## [Work request]
Retype the article about the Toronto man word for word, everything from "U.S. officials say" down to "for off-duty pilots.".

## [Text provided]
- Opening Delimiter -
U.S. officials say a Toronto man posed as a pilot for years, but not to fly the planes
CBC
No, it's not a scene from the 2002 movie Catch Me If You Can, where Leonardo DiCaprio poses as a pilot to defraud an airline, but it might seem familiar.
On Tuesday, the U.S. Attorney General's Office for the District of Hawaii said that a Toronto man is accused of posing as a commercial pilot for four years, using a fake employee ID to take hundreds of free flights on three different airlines.
Dallas Pokornik, 33, a former flight attendant, requested a jump seat in the cockpit for the flights, the office claimed, citing court records. A jump seat is an extra seat in the cockpit typically reserved for off-duty pilots.
Pokornik was arrested in Panama in January after being indicted for wire fraud on Oct. 2, 2025, authorities said. He pleaded not guilty Tuesday following his extradition, according to The Associated Press.
According to court documents, Pokornik was a flight attendant for a Toronto-based airline from 2017 to 2019, then later used fake employee identification from that carrier to obtain tickets reserved for pilots and flight attendants on three other airlines.
- Closing Delimiter -
## [Stored data]
- Opening Delimiter -
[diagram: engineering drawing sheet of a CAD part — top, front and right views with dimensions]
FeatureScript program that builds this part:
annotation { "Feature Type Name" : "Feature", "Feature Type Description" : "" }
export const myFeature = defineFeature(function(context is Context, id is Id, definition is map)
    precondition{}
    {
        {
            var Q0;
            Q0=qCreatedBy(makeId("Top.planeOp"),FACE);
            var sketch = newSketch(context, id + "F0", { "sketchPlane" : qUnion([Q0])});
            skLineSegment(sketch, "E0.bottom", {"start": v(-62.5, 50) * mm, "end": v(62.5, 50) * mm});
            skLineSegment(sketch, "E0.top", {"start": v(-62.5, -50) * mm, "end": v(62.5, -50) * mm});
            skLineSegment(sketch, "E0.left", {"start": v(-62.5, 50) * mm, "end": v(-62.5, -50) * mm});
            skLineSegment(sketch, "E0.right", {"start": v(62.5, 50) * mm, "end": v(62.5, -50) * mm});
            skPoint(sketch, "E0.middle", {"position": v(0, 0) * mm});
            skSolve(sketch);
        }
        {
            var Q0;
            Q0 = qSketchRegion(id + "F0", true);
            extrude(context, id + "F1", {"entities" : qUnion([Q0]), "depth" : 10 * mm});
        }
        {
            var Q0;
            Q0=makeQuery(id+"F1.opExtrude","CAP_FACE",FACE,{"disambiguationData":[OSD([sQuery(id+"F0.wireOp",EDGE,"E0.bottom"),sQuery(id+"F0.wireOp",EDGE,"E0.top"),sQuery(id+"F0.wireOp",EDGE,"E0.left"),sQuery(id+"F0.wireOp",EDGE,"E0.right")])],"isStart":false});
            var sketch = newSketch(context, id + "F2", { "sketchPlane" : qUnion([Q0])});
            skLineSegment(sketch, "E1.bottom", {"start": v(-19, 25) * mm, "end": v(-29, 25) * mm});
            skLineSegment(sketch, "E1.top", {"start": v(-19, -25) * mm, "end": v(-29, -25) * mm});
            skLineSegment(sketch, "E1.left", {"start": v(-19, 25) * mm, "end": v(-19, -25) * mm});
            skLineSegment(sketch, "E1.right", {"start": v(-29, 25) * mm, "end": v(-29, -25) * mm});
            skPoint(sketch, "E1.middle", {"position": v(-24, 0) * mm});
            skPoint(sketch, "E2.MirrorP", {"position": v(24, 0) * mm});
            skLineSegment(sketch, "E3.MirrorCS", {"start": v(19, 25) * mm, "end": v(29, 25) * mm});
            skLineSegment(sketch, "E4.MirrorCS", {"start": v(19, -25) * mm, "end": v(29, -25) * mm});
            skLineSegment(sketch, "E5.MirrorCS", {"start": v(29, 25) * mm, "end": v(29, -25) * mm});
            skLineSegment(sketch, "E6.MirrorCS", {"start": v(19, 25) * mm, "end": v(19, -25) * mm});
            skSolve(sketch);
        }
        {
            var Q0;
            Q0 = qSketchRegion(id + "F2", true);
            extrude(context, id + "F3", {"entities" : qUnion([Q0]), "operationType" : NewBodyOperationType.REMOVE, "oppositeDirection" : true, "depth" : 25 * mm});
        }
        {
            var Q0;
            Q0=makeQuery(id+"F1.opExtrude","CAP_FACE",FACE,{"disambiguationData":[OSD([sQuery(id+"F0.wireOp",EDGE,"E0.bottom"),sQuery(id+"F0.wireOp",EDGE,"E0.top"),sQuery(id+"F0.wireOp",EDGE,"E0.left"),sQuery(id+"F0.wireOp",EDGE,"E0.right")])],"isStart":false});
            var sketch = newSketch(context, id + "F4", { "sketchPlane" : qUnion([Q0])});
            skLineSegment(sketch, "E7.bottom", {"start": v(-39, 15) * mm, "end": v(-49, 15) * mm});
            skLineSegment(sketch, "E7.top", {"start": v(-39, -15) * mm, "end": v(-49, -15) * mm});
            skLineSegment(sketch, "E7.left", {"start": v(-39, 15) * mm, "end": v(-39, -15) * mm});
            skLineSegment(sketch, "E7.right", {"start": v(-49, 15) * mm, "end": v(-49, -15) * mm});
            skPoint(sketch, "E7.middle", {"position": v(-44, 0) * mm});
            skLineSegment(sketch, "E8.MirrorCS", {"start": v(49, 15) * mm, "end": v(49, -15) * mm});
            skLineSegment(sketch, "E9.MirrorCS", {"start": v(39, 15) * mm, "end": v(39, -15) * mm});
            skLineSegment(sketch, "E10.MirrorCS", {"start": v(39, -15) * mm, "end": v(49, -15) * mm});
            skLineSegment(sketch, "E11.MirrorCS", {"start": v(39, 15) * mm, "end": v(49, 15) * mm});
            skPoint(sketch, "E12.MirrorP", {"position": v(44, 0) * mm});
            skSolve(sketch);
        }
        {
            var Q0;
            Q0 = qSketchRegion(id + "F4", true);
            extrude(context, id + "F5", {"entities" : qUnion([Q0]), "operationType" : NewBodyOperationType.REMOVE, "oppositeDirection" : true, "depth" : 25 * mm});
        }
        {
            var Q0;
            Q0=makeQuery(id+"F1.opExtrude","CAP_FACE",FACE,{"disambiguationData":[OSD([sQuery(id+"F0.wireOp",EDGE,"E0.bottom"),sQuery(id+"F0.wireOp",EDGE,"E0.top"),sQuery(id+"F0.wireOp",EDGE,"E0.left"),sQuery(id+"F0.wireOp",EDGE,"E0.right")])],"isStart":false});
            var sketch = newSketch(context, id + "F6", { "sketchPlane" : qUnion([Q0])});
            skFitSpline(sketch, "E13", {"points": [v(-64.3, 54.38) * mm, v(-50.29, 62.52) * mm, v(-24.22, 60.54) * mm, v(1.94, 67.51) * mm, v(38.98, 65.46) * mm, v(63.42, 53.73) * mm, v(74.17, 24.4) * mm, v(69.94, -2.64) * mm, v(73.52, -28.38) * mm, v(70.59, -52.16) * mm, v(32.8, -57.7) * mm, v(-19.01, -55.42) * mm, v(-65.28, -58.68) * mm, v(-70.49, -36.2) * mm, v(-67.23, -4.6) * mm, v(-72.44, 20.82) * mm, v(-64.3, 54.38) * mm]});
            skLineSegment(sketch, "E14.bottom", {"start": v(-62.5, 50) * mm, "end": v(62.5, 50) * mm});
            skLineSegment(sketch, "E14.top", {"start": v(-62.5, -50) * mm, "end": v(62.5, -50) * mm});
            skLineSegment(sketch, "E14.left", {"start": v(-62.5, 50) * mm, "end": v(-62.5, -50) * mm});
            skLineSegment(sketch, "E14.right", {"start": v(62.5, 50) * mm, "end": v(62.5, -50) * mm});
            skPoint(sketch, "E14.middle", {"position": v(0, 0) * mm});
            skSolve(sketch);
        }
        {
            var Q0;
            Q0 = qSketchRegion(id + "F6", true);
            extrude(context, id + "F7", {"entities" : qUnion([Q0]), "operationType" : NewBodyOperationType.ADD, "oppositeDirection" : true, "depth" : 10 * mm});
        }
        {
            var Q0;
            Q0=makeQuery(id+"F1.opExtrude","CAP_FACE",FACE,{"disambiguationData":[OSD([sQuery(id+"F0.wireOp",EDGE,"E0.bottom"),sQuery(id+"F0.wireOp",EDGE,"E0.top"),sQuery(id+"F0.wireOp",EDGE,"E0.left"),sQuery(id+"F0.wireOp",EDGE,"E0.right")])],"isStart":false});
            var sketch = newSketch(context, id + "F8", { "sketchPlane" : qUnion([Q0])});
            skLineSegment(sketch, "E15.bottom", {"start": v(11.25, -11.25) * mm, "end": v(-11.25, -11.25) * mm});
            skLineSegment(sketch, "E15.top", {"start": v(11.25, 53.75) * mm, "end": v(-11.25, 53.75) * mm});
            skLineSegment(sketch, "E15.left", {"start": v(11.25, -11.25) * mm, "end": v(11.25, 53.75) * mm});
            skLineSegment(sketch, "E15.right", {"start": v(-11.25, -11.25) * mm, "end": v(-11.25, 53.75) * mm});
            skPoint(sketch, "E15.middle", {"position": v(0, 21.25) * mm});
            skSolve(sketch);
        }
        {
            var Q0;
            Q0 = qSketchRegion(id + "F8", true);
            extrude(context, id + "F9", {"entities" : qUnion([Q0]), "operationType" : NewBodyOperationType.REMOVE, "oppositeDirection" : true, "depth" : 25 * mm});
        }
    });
- Closing Delimiter -
## [Solution to this task]
U.S. officials say a Toronto man posed as a pilot for years, but not to fly the planes
CBC
No, it's not a scene from the 2002 movie Catch Me If You Can, where Leonardo DiCaprio poses as a pilot to defraud an airline, but it might seem familiar.
On Tuesday, the U.S. Attorney General's Office for the District of Hawaii said that a Toronto man is accused of posing as a commercial pilot for four years, using a fake employee ID to take hundreds of free flights on three different airlines.
Dallas Pokornik, 33, a former flight attendant, requested a jump seat in the cockpit for the flights, the office claimed, citing court records. A jump seat is an extra seat in the cockpit typically reserved for off-duty pilots.